Tufte, PowerPoint and oratory

As a result of today’s BBC strike, my normal lunch-break listening of The World at One was replaced by a short documentary called Microsoft Powerpoint and the decline of Civilisation.


I wrote about this topic from a different angle in my piece on David Byrne and Powerpoint — still one of the most popular pages on this site — and the radio documentary covered much of the familiar territory, such as the Gettysburg PowerPoint Address and how the format of the corporate sales pitch is built into the style and function of the software.

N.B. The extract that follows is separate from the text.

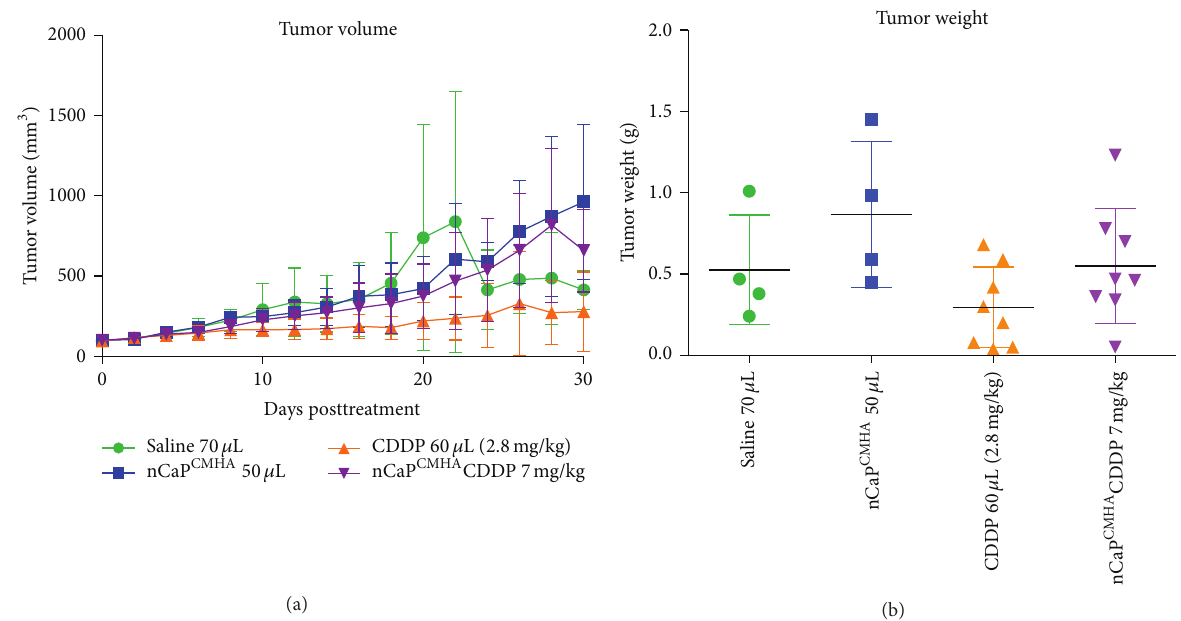
Figure 9: Efficacy study of nCaP CMHA CDDP conducted on J:Nu mice bearing BT-47 4 tumors. Animals were treated once when their EMT tumor volume reached 100 ± 10 mm 3 and were compared to 2.8 mg/kg CDDP administered near the tumor. Tumor volume, grooming, and weight loss were monitored every other day following treatment. (a) The graph depicts average tumor volume (mm 3 ) per group versus days posttreatment. The negative control saline IT (70 𝜇 L) had no effect on tumor growth. nCaP CMHA (60 𝜇 L) had no effect on tumor growth. CDDP at 2.8 mg/kg administered near the tumor delayed tumor growth. (b) Tumor weight at the end of the study or at time of euthanasia for the efficacy study shown in (a). Tumors were resected and weighed. Animals were euthanized if tumor diameter was measured > 2cm or at the completion of the study (day 30). No significant differences were found between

An interview with Edward Tufte was central to the programme. Now you expect Microsoft representatives to brutalise language by conjuring words like ‘impactful’: it’s part of their brand values, as PowerPoint itself also shows. But Tufte rather undermined his own case — about the loss of ‘rich content’ and rhetorical skills of oratory that unthinking use of PowerPoint perpetrates — by muttering about the ‘sequentiality’ of bullet points. Why do people seem to think it makes them sound more impressive and persuasive if they invent ugly new words rather than using the simple, elegant words — in this case ‘sequence’ — that already exist?
Unfortunately, possibly also as a result of the strike (a.k.a. ‘industrial action’ or ‘strategic leveraging via labour withholdance’), the programme is not available via the online radio player.